Tips for at the airport

  1. TSA PreCheck

    1. With TSA PreCheck, you can experience a smoother screening process. You will not need to take your shoes off, take your belts off, take your liquids or laptops out of your back, or remove light jackets. How awesome is that!

    2. In April 2023, 89% of TSA PreCheck® passengers waited less than 5 min.

    3. TSA PreCheck costs $78 for five years

  2. Clear

    1. Clear allows you to skip the security line completely. When you get to the airport, you approach a Clear kiosk where your ID and boarding pass are verified through biometric technology. This process is fast and once it is complete, you will be escorted to the front of security. No waiting required!

    2. Clear costs $189 per year

  3. Ask for a wheelchair. Even if you do not need one, when you are using a wheelchair you are hurried through the busy lines faster than others. You will need a physician's written “certificate of need” to be able to use a wheelchair or scooter in the airport.

  4. If you are technology savvy, check in prior to leaving for the airport. Many airlines will provide you with an electronic copy of your boarding pass. This can help skip lines at the kiosks or desks to get your physical ticket.

  5. Tell the airport that you have PD. You may be able to board the flight early and get settled without so many people around you.



Tips for when on the plane

  1. Drink lots of water while you are in the air!

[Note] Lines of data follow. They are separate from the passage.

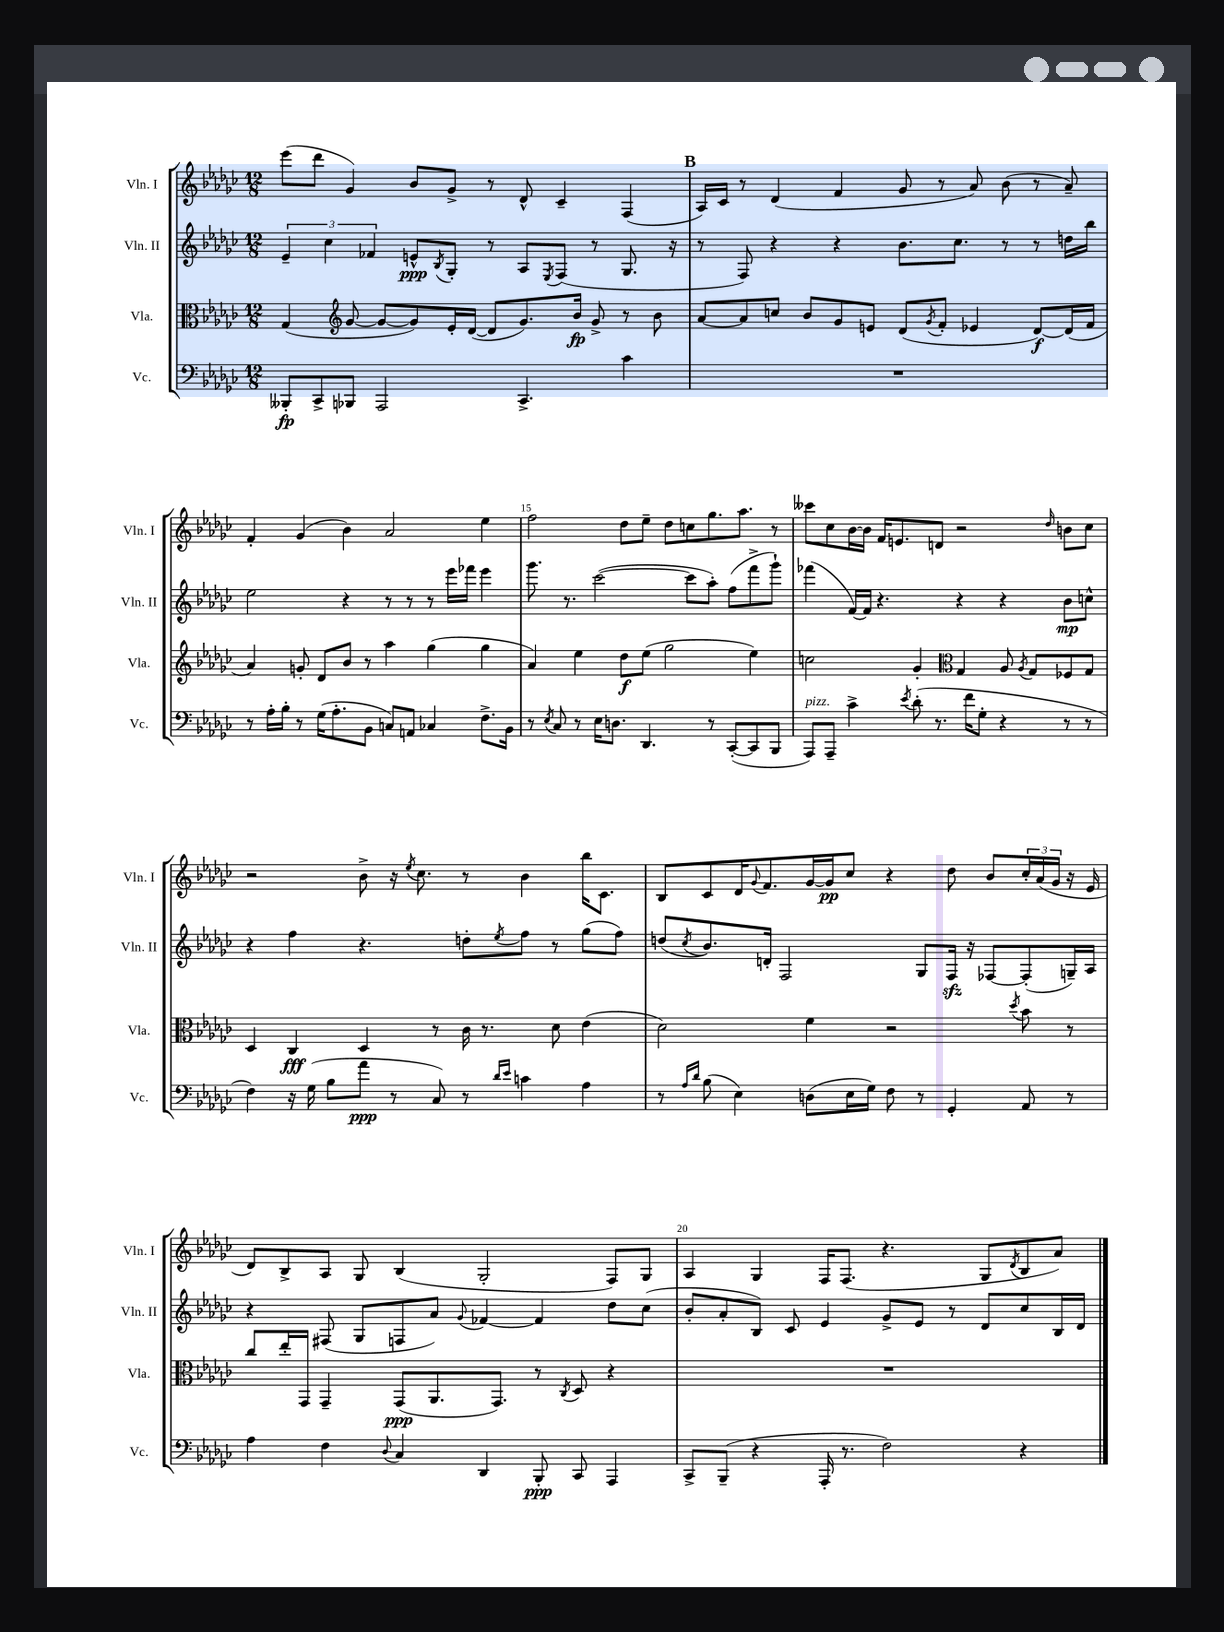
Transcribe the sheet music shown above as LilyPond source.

<<
\new StaffGroup <<
\new Staff = "s0" \with { instrumentName = "Vln. I" shortInstrumentName = "Vln. I" } {
    \clef treble \key ges \major \numericTimeSignature \time 12/8
    ees'''8( des'''8 ges'4) bes'8 ges'8-> r8 des'8-^ ces'4-- f4( |
    \mark \markup { \bold "B" } aes16) ces'16 r8 des'4( f'4 ges'8 r8 aes'8) bes'8( r8 aes'8--) |
    f'4-. ges'4( bes'4) aes'2 ees''4 |
    f''2 des''8 ees''8-- des''8 c''8 ges''8. aes''8. r8 |
    ceses'''8 ces''8 bes'16~ bes'16 f'16 e'8. d'8 r2 \grace { des''16 } b'8 ces''8 |
    r2 bes'8-> r16 \acciaccatura { ees''8 } ces''8. r8 bes'4 bes''16 ces'8. |
    bes8 ces'8 des'16 \appoggiatura { ges'8 } f'8. ges'16~ ges'16\pp ces''8 r4 des''8 bes'8 \tuplet 3/2 { ces''16-. aes'16( ges'16 } r16 ees'16 |
    des'8) bes8-> aes8 ges8 bes4( ges2-. f8) ges8 |
    aes4 ges4 f16 f8.( r4. ges8 \acciaccatura { des'8 } bes8 aes'8) \bar "|." |
}
\new Staff = "s1" \with { instrumentName = "Vln. II" shortInstrumentName = "Vln. II" } {
    \clef treble \key ges \major \numericTimeSignature \time 12/8
    \tuplet 3/2 { ees'4-- ces''4 fes'4 } e'8-^\ppp \acciaccatura { bes8 } ges8-. r8 aes8 \acciaccatura { ees8 } f8( r8 ges8. r16 |
    \mark \markup { \bold "B" } r8 f8) r4 r4 bes'8. ces''8. r8 r8 d''16 bes''16 |
    ees''2 r4 r8 r8 r8 ees'''16 fes'''16 ees'''4 |
    ges'''8. r8. ces'''2~( ces'''8 aes''8-.) f''8( f'''8-> ges'''8-!) |
    fes'''4( f'16~) f'16 r4. r4 r4 bes'8\mp c''8-^ |
    r4 f''4 r4. d''8-. \acciaccatura { ees''8 } f''8 r8 ges''8( f''8) |
    d''8( \acciaccatura { ces''8 } bes'8.) d'16-. f2 ges8 f16\sfz r16 fes8~ fes8-.( g16--) aes16 |
    r4 fis8( ges8 f8 aes'8) \appoggiatura { ges'8 } fes'4~ fes'4 des''8 ces''8( |
    bes'8-. aes'8-. bes8) ces'8 ees'4 ges'8-> ees'8 r8 des'8 ces''8 bes16 des'16 \bar "|." |
}
\new Staff = "s2" \with { instrumentName = "Vla." shortInstrumentName = "Vla." } {
    \clef alto \key ges \major \numericTimeSignature \time 12/8
    ges4( \clef treble ges'8~ ges'8~ ges'8) ees'16-. des'16~( des'8 ges'8.) bes'16\fp ges'8-> r8 bes'8 |
    \mark \markup { \bold "B" } aes'8~ aes'8 c''8 bes'8 ges'8 e'8 des'8( \acciaccatura { ges'8 } f'8-. ees'4 des'8~\f) des'16( f'16 |
    aes'4) g'8-. des'8 bes'8 r8 aes''4 ges''4( ges''4 |
    aes'4) ees''4 des''8\f ees''8( ges''2 ees''4) |
    c''2 ges'4-. \clef alto ges4 aes8 \acciaccatura { aes8 } ges8 fes8 ges8 |
    des4 ces4\fff des4 r8 ces'16 r8. des'8 ees'4( |
    des'2) f'4 r2 \acciaccatura { des''8 } bes'8 r8 |
    ces''8 ees''16-. ges,16 ges,4-- ges,8\ppp( aes,8. ges,8.) r8 \acciaccatura { ces8 } des8 r4 |
    R1. \bar "|." |
}
\new Staff = "s3" \with { instrumentName = "Vc." shortInstrumentName = "Vc." } {
    \clef bass \key ges \major \numericTimeSignature \time 12/8
    beses,,8-.\fp ces,8-> bes,,8 aes,,2 ces,4.-> ces'4 |
    \mark \markup { \bold "B" } R1. |
    r8 aes16-. bes16-. r8 ges16( aes8.-. bes,8 c8) a,8 ces4 f8.-> bes,16 |
    r8 \acciaccatura { ees8 } ces8 r8 ees16 d8. des,4. r8 ces,8~-.( ces,8 bes,,8 |
    aes,,8^\markup { \italic "pizz." }) aes,,8-- ces'4-> \acciaccatura { ees'8 } des'8-.( r8. f'16 ges8-. r4 r8 r8 |
    f4) r16 ges16( bes8 aes'8\ppp r8 ces8) r8 \grace { des'16 ees'16 } c'4 aes4 |
    r8 \grace { aes16 des'16 } bes8( ees4) d8( ees16 ges16) f8 r8 ges,4-. aes,8 r8 |
    aes4 f4 \appoggiatura { des8 } ces4 des,4 bes,,8-.\ppp ces,8 aes,,4 |
    ces,8-> bes,,8--( r4 aes,,16-. r8. f2) r4 \bar "|." |
}
>>
>>
\layout { \context { \Score currentBarNumber = #12 \override BarNumber.break-visibility = ##(#f #t #t) barNumberVisibility = #(every-nth-bar-number-visible 5) } }
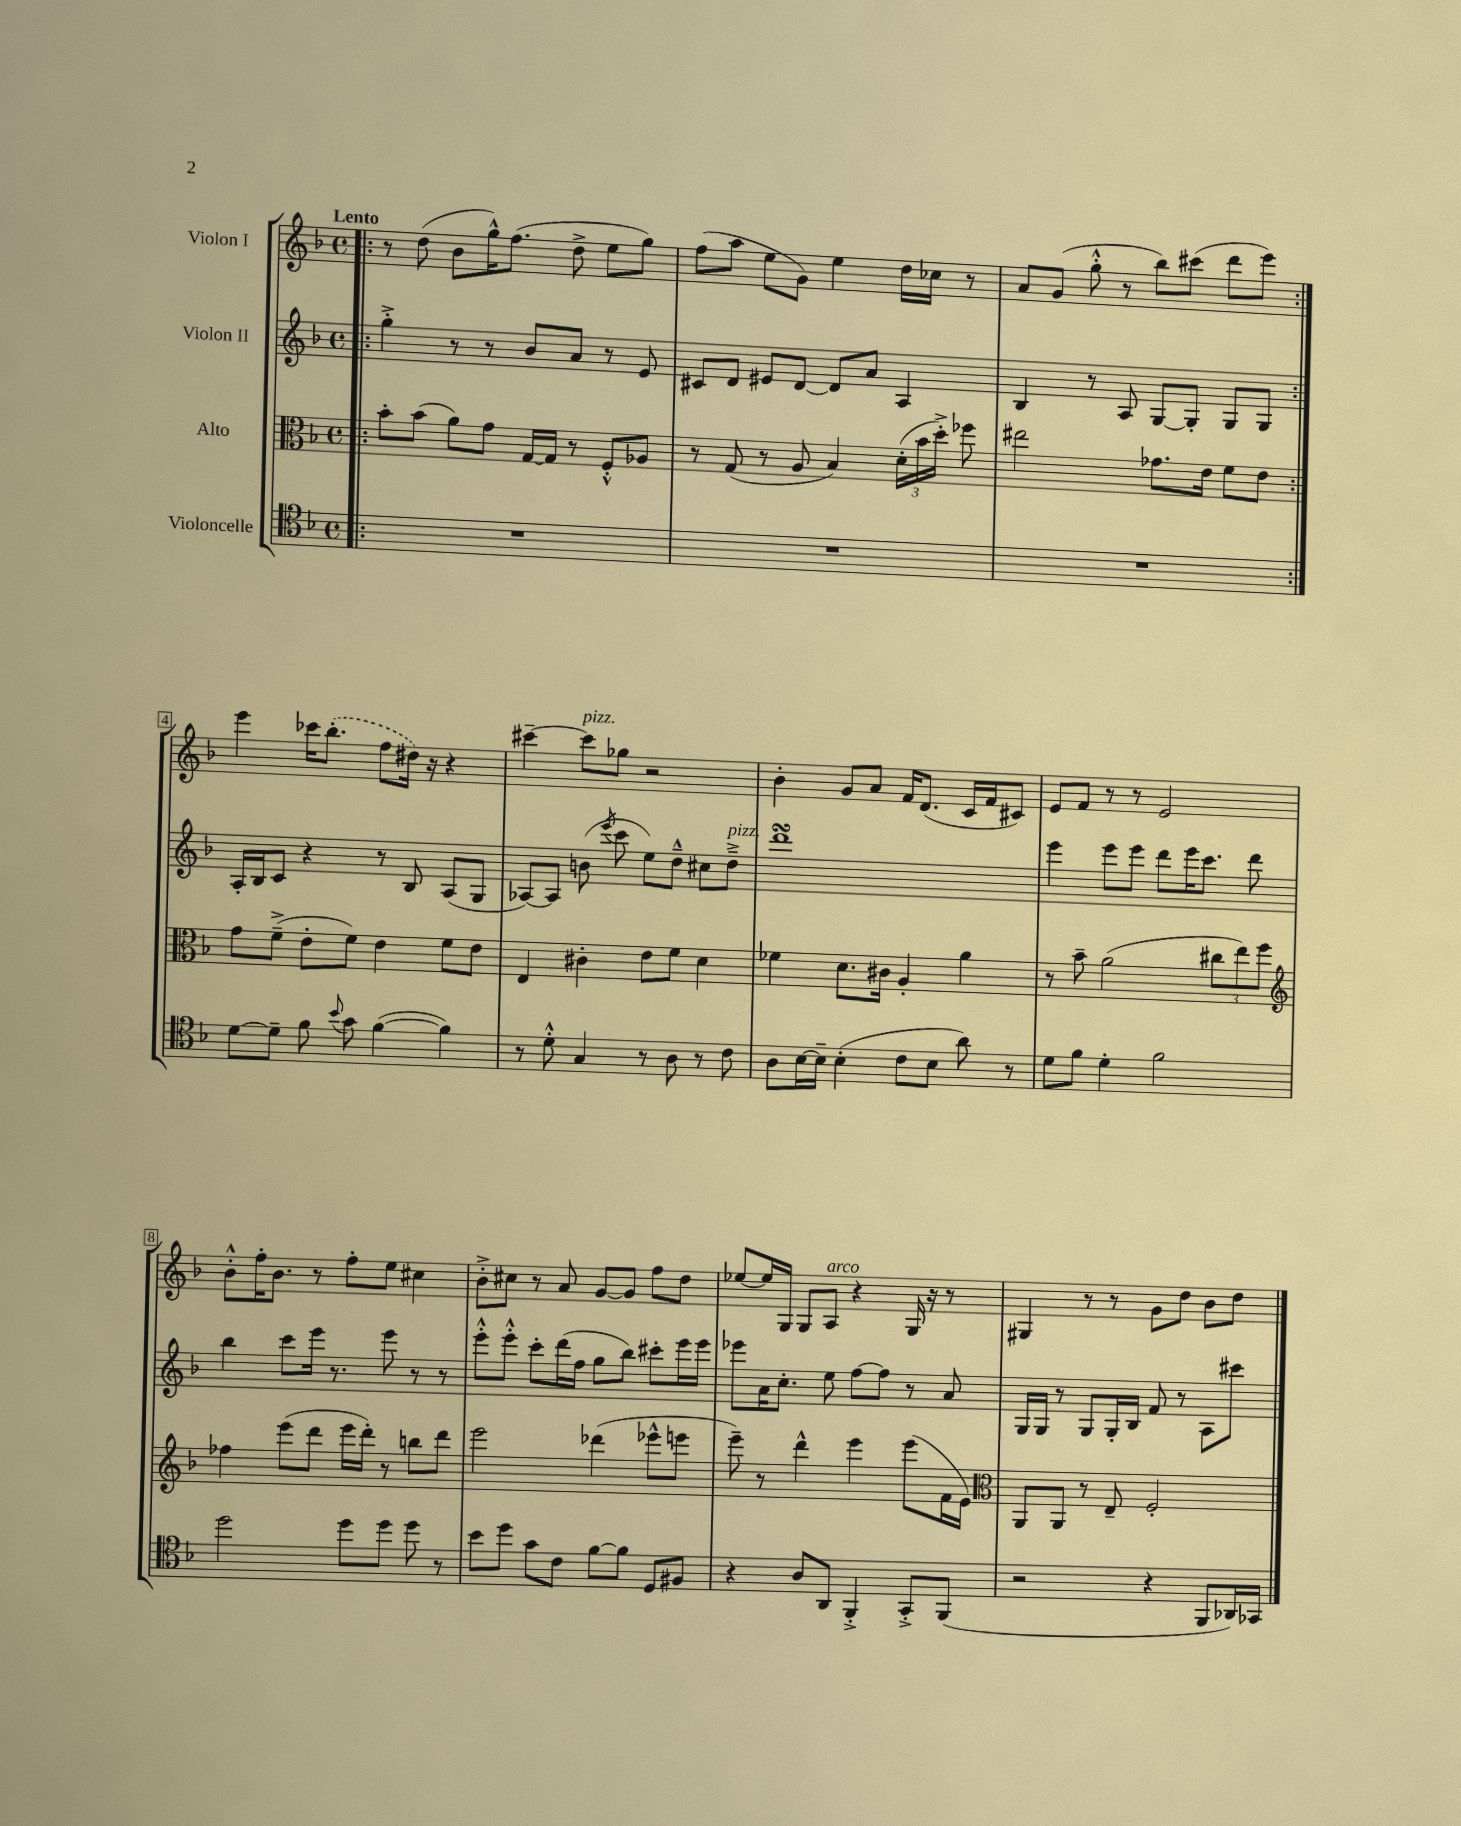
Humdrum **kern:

**kern	**kern	**kern	**kern
*part4	*part3	*part2	*part1
*staff4	*staff3	*staff2	*staff1
*I"Violoncelle	*I"Alto	*I"Violon II	*I"Violon I
*clefC4	*clefC3	*clefG2	*clefG2
*k[b-]	*k[b-]	*k[b-]	*k[b-]
*M4/4	*M4/4	*M4/4	*M4/4
*met(c)	*met(c)	*met(c)	*met(c)
=1!|:	=1!|:	=1!|:	=1!|:
!	!	!	!LO:TX:a:B:t=Lento
1r	8b-'\L	4gg'^\	8r
.	(8b-\J	.	(8dd\
.	8a\L)	8r	8b-\L
.	8g\J	8r	16gg^^\K)
.	.	.	(8.ff\J
.	[16G/LL	8b-/L	.
.	16G/JJ]	.	.
.	8r	8a/J	8dd^\
.	8F'^^/L	8r	8ee\L
.	8A-X/J	8e/	8gg\J)
=2	=2	=2	=2
1r	8r	8c#X/L	(8ff\L
.	(8G/	8d/J	8aa\J
.	8r	8e#X/L	8ee\L
.	8A/	[8d/J	8g\J)
.	4B-/)	8d/L]	4ee\
.	.	8a/J	.
.	(24d'\LL	4A/	16dd\LL
.	24b-\	.	.
.	.	.	16cc-X\JJ
.	24dd'^\JJ)	.	.
.	8ff-X\	.	8r
=3	=3	=3	=3
1r	2ee#X\	4B-/	8a/L
.	.	.	(8g/J
.	.	8r	8gg'^^\
.	.	8A/	8r
.	8.g-X\L	[8G/L	8bb-\L)
.	.	8G'/J]	(8ccc#X\J
.	16e\Jk	.	.
.	8f\L	8G/L	8ddd\L
.	8e\J	8G/J	8eee\J)
!!LO:LB:g=z
=4:|!	=4:|!	=4:|!	=4:|!
[8d\L	8g\L	16A'/LL	4eee\
.	.	16B-/J	.
8d~\J]	(8f~^\J	8c/J	.
8f\	8e'\L	4r	16ccc-X\KL
.	.	.	(8.bb-'\J
8qqb-/	.	.	.
8g\	8f\J)	.	.
([4f\	4e\	8r	8ff\L
.	.	8B-/	16dd#X\Jk)
.	.	.	16r
4f\])	8f\L	(8A/L	4r
.	8e\J	8G/J	.
=5	=5	=5	=5
8r	4E/	[8A-X/L)	[4ccc#X~\
8d'^^\	.	8A-/J]	.
!	!	!	!LO:TX:a:i:t=pizz.
4G/	4c#X'\	(8bn\	8ccc#\L]
.	.	8qeee/	.
.	.	8ccc\	8gg-X\J
8r	8e\L	8ee\L)	2r
8A\	8f\J	8dd~^^\J	.
8r	4d\	8cc#X\L	.
!	!	!LO:TX:a:i:t=pizz.	!
8c\	.	8dd~^\J	.
=6	=6	=6	=6
8A\L	4f-X\	1dddsSSS	4b-'\
[16B-\L	.	.	.
16B-~\JJ]	.	.	.
(4B-'\	8.d\L	.	8g/L
.	.	.	8a/J
.	16c#X\Jk	.	.
8c\L	4A'/	.	16f/KL
.	.	.	(8.d/J
8B-\J	.	.	.
8a\)	4a\	.	16c/LL
.	.	.	16f/J
8r	.	.	8c#X/J)
=7	=7	=7	=7
8d\L	8r	4eee\	8e/L
8f\J	8b-~\	.	8f/J
4d'\	(2a\	8eee\L	8r
.	.	8eee\J	8r
2f\	.	8ddd\L	2e/
.	.	16eee\K	.
.	.	8.ccc\J	.
.	12cc#X\L	.	.
.	12ee\)	.	.
.	.	8ddd\	.
.	12ff\J	.	.
!!LO:LB:g=z
=8	=8	=8	=8
*	*clefG2	*	*
2dd\	4ff-X\	4bb-\	8b-'^^\L
.	.	.	16ff'\K
.	.	.	8.b-\J
.	(8eee\L	8ccc\L	.
.	8ddd\J	16eee\Jk	8r
.	.	8.r	.
8dd\L	16eee\LL	.	8ff'\L
.	16ddd'\JJ)	.	.
8dd\J	8r	8eee\	8ee\J
8dd\	8bbn\L	8r	4cc#X\
8r	8ddd\J	8r	.
=9	=9	=9	=9
8b-\L	2eee\	8eee'^^\L	8b-'^\L
8dd\J	.	8eee'^^\J	8cc#X\J
8g\L	.	8ccc'\L	8r
8c\J	.	(16ddd\L	8a/
.	.	16ff\JJ	.
[8f\L	(4ddd-X\	8gg\L	[8g/L
8f\J]	.	8bb-\J)	8g/J]
8D/L	8eee-X^^\L	8ccc#X'\L	8ff\L
8F#X/J	8eeen\J	16eee\L	8dd\J
.	.	16eee\JJ	.
=10	=10	=10	=10
4r	8eee~\)	8eee-X\L	[8ee-X/L
.	8r	16a\K	16ee-/L]
.	.	8.cc'\J	16G/JJ
8A/L	4ddd^^\	.	8G/L
!	!	!	!LO:TX:a:i:t=arco
8AA/J	.	8ee\	8A/J
4FF'^/	4eee\	[8ff\L	4r
.	.	8ff\J]	.
8GG'^/L	(8eee\L	8r	16G/
.	.	.	16r
(8FF/J	16f\L	8a/	8r
.	16e\JJ)	.	.
=11	=11	=11	=11
*	*clefC3	*	*
2r	8AA/L	16G/LL	4G#X/
.	.	16G/JJ	.
.	8AA/J	8r	.
.	8r	8G/L	8r
.	8E~/	16G'/L	8r
.	.	16B-/JJ	.
4r	2F'/	8f/	8g\L
.	.	8r	8dd\J
8FF/L	.	8A\L	8b-\L
16AA-X/L)	.	8ccc#X\J	8dd\J
16GG-X/JJ	.	.	.
==	==	==	==
*-	*-	*-	*-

If you experience low blood pressure, dehydration can really increase these symptoms.

  2. Bring your own silverware if you need specialized ones. Consider bringing a nonslip mat to go over your tray to help avoid spills.

  3. Pack straws if you have a hard time using standard cups.

  4. Stand up and stretch as often as you can. People can get very stiff on the plane and this may trigger pain or balance changes for some people.